In het begin van mijn therapie voelde ik me al snel het zwarte schaap van de groep. Van de buitenkant gedroeg ik mij alsof ik echt wilde herstellen; ik had het licht gezien. Maar eigenlijk bleef ik tegen die schijvoordelen van mijn eetstoornis aanlopen. Iets wat mijn herstel niet ten goede kwam. Lachend at ik mijn lunch, maar dat ik het moeilijk had, durfde ik niet te zeggen.
‘Je wil mij niet echt beter hebben’
Een gedachte die ik veel heb gehad tijdens mijn eetstoornis, maar ook tijdens mijn herstel. Ik vertrouwde niemand meer. Ik was ervan overtuigd dat niemand het beste met mij voorhad. Dat iedereen mij dik wilde hebben. Wat, nu ik het zo opschrijf, best een eetgestoorde gedachte is. Een gedachte die ik vaak heb ervaren rondom mijn familie, hulpverleners en groepsgenoten.
Zo vond ik het ongeloofwaardig als mijn moeder mij vertelde dat ze mij beter wilde hebben, omdat ik het verdien om te leven. “Ja, maar jij bent mijn moeder, je moet dat wel zeggen”, was het eerste dat ik dacht. Hetzelfde gold voor mijn hulpverleners. Zij krijgen betaald, natuurlijk willen ze mij beter hebben, dat is goed voor hun carrière. Of ik echt beter word, maakt ze geen klap uit.

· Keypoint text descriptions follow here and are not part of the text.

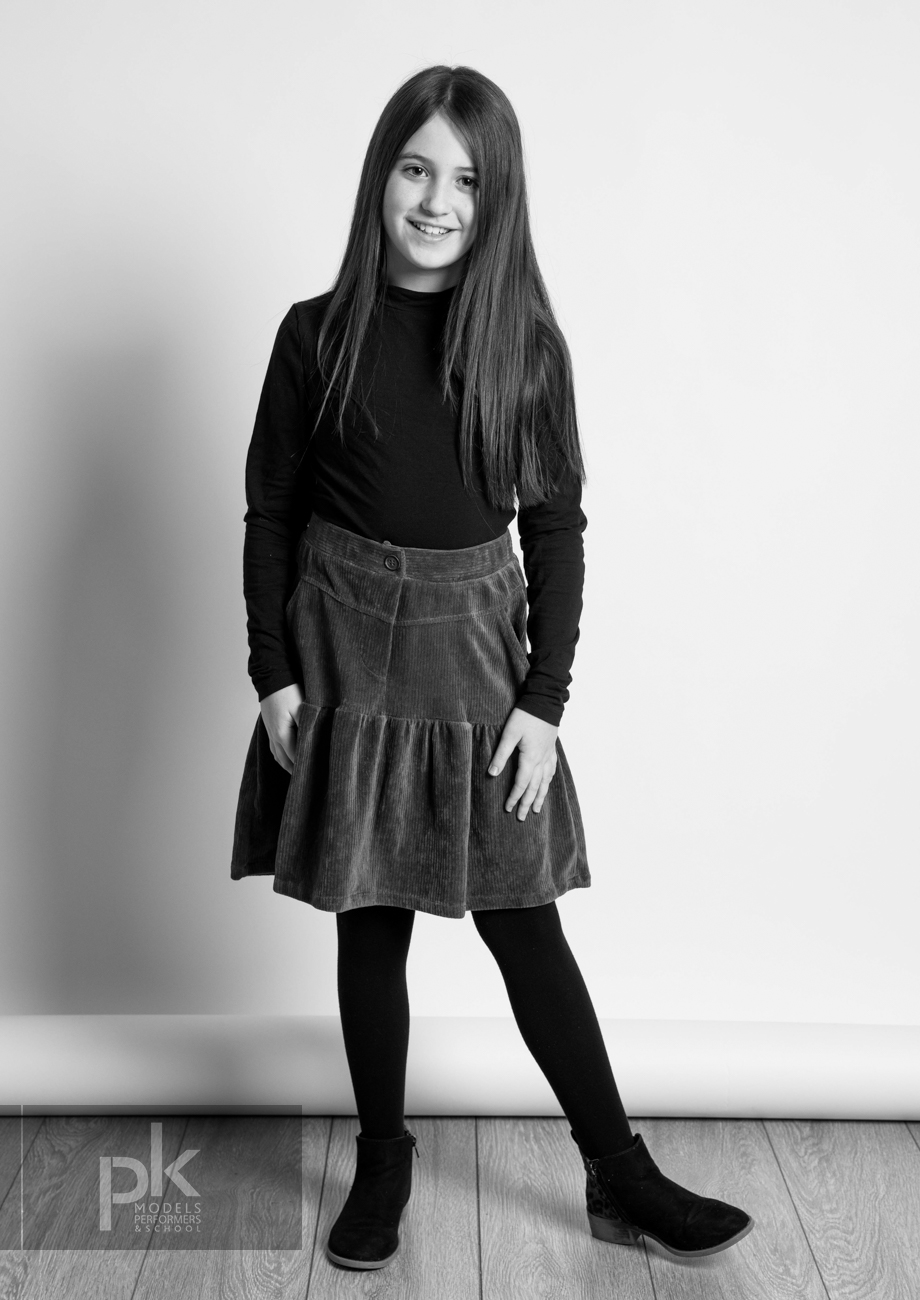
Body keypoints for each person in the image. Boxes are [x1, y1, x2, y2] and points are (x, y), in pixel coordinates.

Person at [231, 64, 754, 1271]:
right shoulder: (314, 335)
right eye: (415, 168)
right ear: (380, 176)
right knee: (370, 923)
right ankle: (381, 1156)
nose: (434, 200)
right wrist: (273, 672)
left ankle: (617, 1171)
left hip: (477, 663)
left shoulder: (525, 347)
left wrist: (542, 701)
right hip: (344, 654)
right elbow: (269, 512)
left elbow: (555, 527)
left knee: (524, 925)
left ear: (494, 198)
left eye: (464, 180)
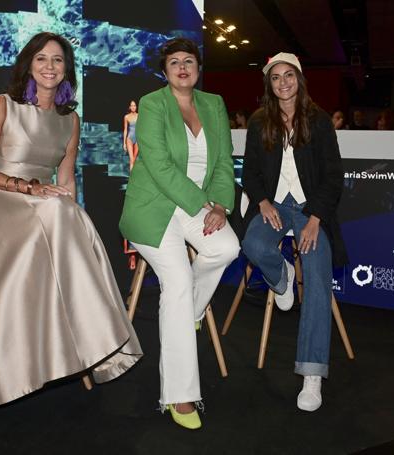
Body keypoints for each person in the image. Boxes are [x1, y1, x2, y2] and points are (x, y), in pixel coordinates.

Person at [0, 32, 142, 409]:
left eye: (58, 60)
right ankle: (97, 340)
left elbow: (65, 180)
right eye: (42, 59)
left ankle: (84, 341)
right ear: (29, 65)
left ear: (67, 70)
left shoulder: (70, 119)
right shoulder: (3, 105)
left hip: (41, 209)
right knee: (58, 212)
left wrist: (71, 209)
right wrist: (28, 188)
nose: (50, 66)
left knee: (71, 214)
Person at [119, 38, 240, 430]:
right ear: (165, 70)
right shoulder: (153, 104)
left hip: (200, 205)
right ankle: (180, 396)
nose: (183, 67)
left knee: (227, 247)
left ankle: (192, 311)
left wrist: (220, 205)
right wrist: (201, 205)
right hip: (154, 207)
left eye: (189, 61)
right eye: (175, 62)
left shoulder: (214, 104)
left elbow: (223, 161)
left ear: (199, 68)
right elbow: (157, 163)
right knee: (177, 279)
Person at [240, 52, 348, 412]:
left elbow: (334, 176)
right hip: (275, 205)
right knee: (253, 243)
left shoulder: (318, 121)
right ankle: (282, 274)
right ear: (269, 84)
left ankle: (312, 374)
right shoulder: (259, 121)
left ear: (299, 79)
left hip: (309, 209)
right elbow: (251, 172)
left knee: (317, 274)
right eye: (275, 77)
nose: (283, 82)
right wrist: (263, 202)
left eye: (289, 75)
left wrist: (316, 217)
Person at [123, 100, 139, 169]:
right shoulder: (126, 117)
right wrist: (124, 143)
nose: (133, 107)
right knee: (131, 159)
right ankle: (131, 178)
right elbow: (125, 129)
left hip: (137, 139)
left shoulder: (139, 116)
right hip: (129, 138)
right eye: (132, 105)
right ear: (129, 107)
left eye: (134, 105)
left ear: (136, 107)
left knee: (134, 160)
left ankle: (133, 177)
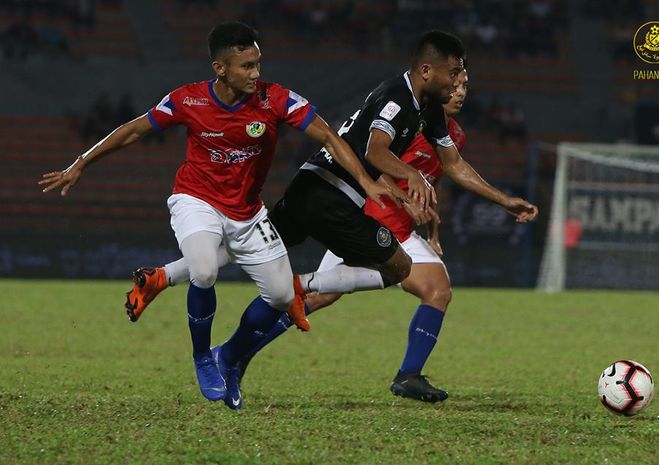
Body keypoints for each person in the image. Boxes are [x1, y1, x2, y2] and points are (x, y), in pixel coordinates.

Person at [127, 31, 538, 408]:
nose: (459, 81)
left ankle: (176, 291)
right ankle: (247, 335)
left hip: (310, 188)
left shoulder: (428, 109)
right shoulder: (396, 97)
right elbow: (377, 152)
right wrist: (404, 176)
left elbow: (454, 164)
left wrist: (504, 200)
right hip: (331, 198)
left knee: (245, 255)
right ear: (427, 70)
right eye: (454, 73)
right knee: (398, 267)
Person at [38, 21, 394, 406]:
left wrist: (366, 181)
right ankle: (202, 357)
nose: (256, 74)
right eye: (247, 67)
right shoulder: (188, 100)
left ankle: (228, 355)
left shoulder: (275, 100)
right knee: (205, 269)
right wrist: (82, 162)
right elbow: (134, 130)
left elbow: (327, 136)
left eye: (258, 64)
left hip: (248, 213)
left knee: (277, 295)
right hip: (196, 201)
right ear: (220, 68)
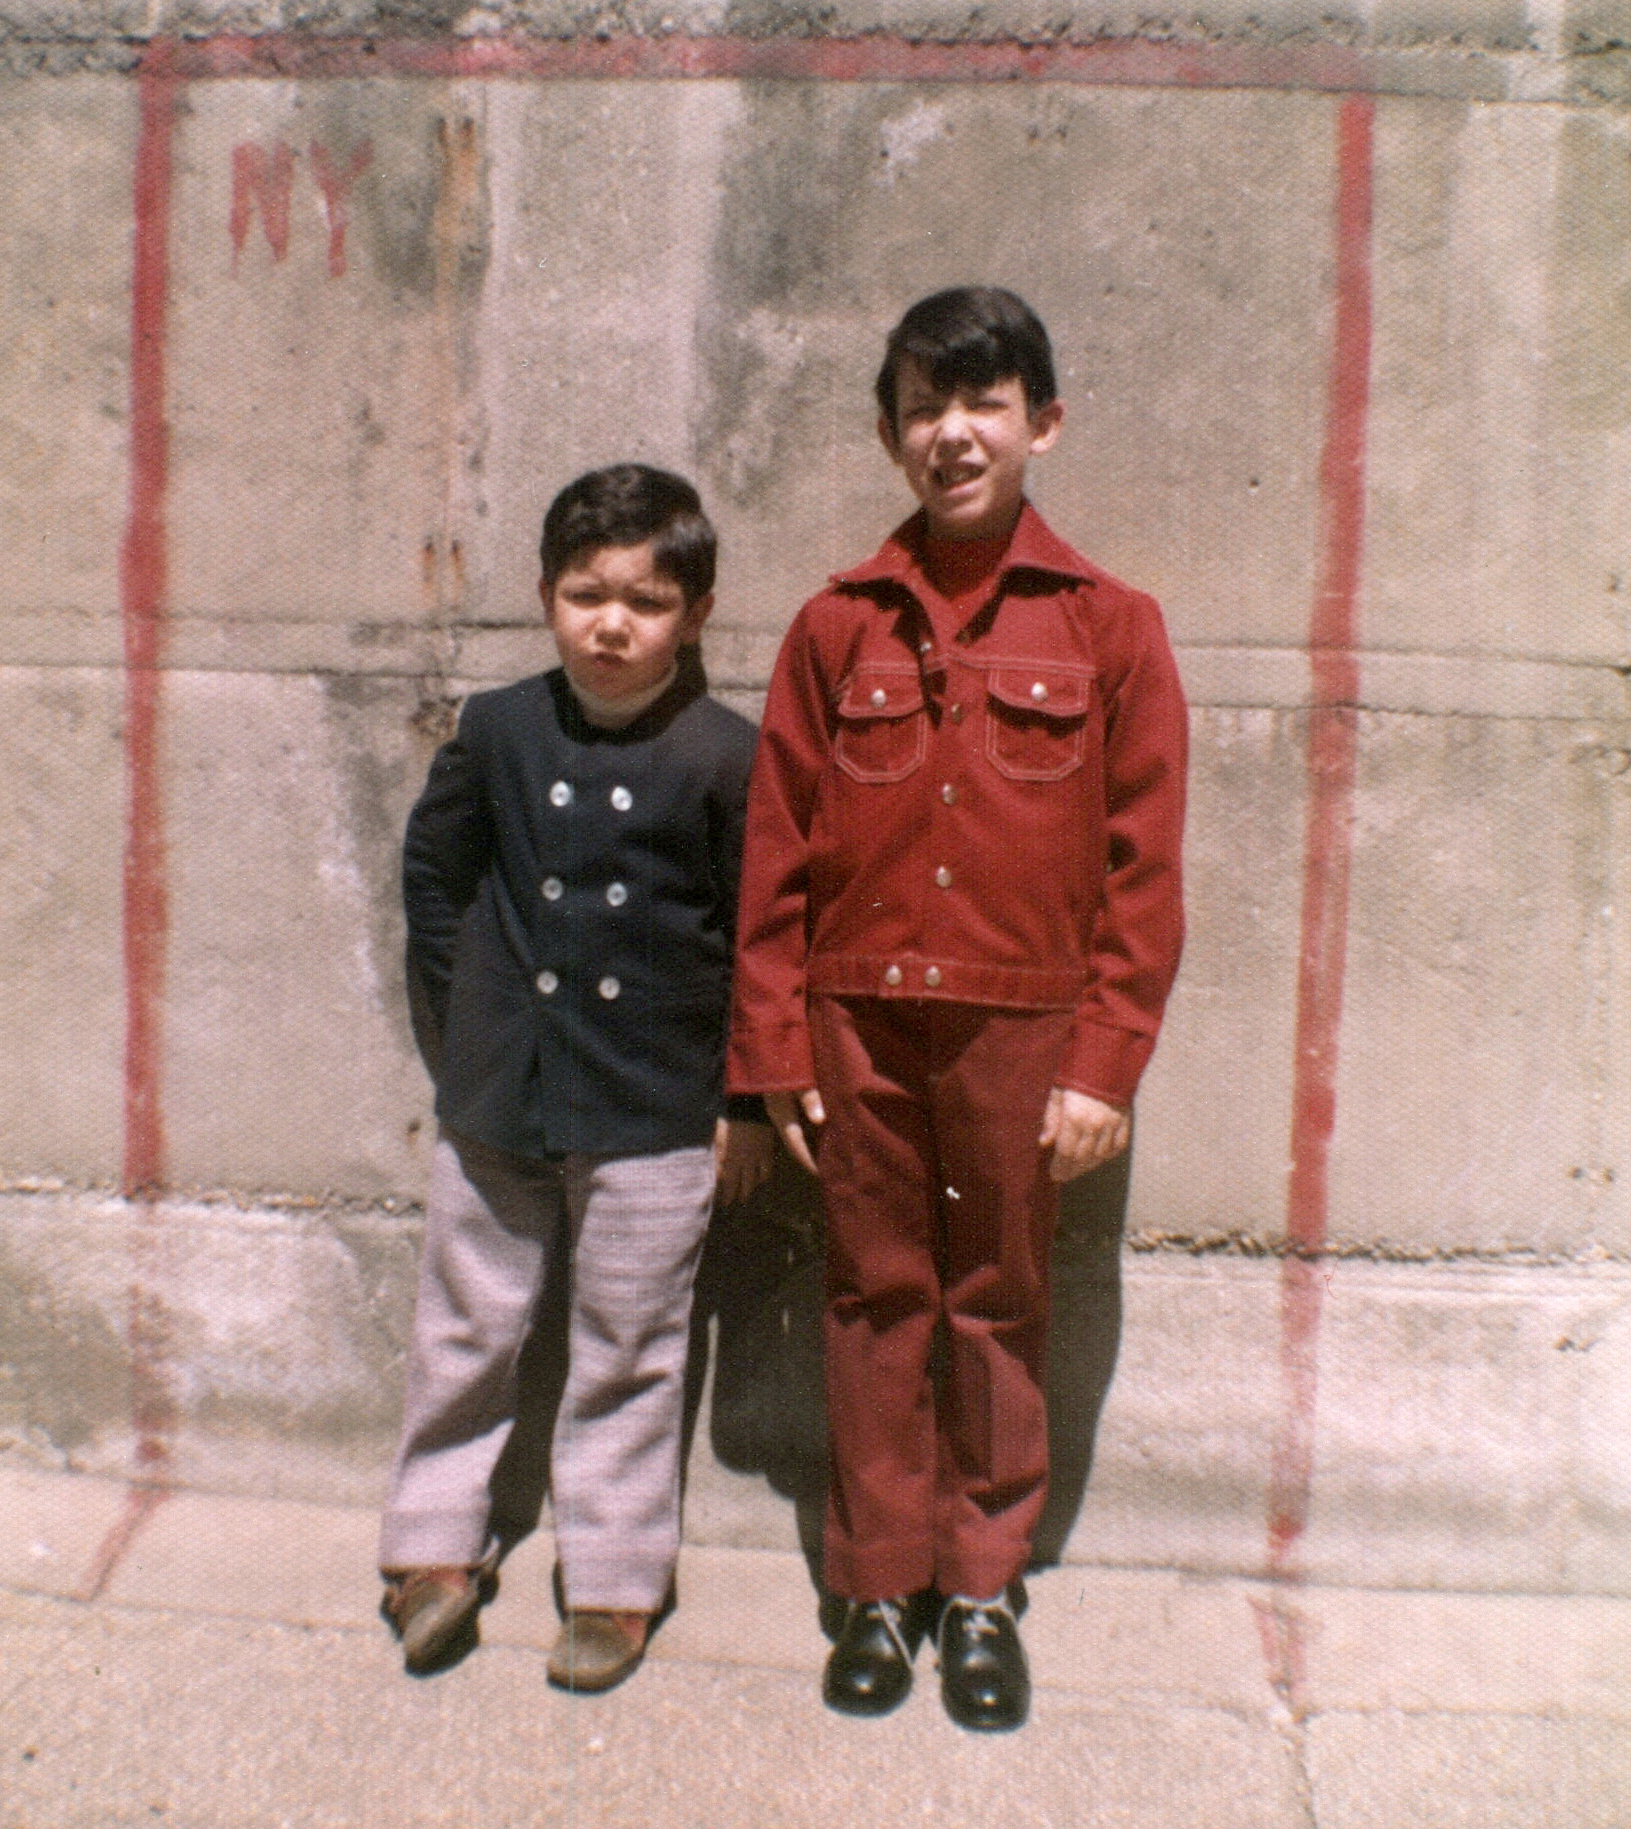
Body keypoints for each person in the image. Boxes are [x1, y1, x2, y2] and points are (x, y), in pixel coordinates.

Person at [727, 287, 1187, 1731]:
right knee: (873, 1297)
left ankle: (982, 1587)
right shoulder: (833, 627)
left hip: (1021, 1033)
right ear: (889, 433)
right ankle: (877, 1584)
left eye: (986, 402)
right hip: (859, 1028)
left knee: (997, 1305)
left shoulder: (1113, 629)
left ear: (1043, 423)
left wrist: (1104, 1064)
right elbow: (777, 852)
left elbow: (1144, 868)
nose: (954, 432)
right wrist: (774, 1051)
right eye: (926, 404)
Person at [382, 463, 774, 1692]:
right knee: (468, 1321)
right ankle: (434, 1550)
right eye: (584, 592)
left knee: (630, 1340)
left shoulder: (726, 755)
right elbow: (436, 882)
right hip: (501, 1096)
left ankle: (611, 1575)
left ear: (694, 615)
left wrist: (745, 1101)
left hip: (654, 1107)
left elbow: (766, 938)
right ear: (546, 596)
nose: (612, 623)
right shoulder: (499, 728)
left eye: (647, 600)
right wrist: (472, 1026)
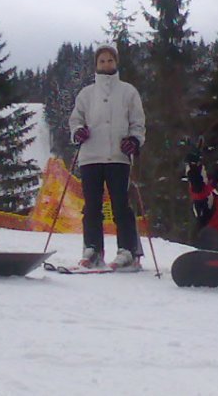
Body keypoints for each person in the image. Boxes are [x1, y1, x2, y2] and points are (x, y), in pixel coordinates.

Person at [69, 44, 146, 269]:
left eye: (110, 60)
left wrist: (134, 140)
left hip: (118, 157)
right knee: (92, 206)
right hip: (90, 156)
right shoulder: (86, 93)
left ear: (116, 63)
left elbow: (138, 121)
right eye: (102, 61)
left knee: (121, 205)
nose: (106, 64)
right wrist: (78, 131)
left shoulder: (128, 92)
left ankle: (128, 250)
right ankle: (92, 249)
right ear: (96, 65)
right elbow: (75, 119)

Ook wist ik vrij zeker dat mijn groepsgenoten mij liever hersteld zagen omdat ik dan dikker zou zijn. Nu ik het opschrijf, lees ik hoe eetgestoord en kort door de bocht deze gedachte is. Maar het was voor mij op dat moment wel de werkelijkheid. Misschien omdat ik dit zelf ook weleens dacht over mijn groepsgenoten. Ik zag ze liever gewichthersteld dan ziek. Of beter gezegd: mijn eetstoornis wilde iedereen zien met een gezond gewicht.
Zo zijn er, naast deze punten, nog wel meer leugens te bedenken die mijn herstel hebben tegengewerkt. Wat ik achteraf, naast heel begrijpelijk, toch ook wel zonde vind. Ik had een beeld voor me van hoe ik mij moest gedragen tijdens mijn herstel en ik wilde voldoen aan dit beeld. Ik durfde niet te falen, anderen teleur te stellen. Maar zou ik dat wel doen als ik eerlijk had verteld wat er speelde?
Het voelde voor mij op dat moment zo natuurlijk om dit soort thema’s voor me te houden, terwijl het mij denk ik zoveel had kunnen opleveren als ik dit wel had gedeeld. Wellicht had ik zelf meer inzicht gekregen in wat mijn herstel tegenhield en wat dit eigenlijk betekende.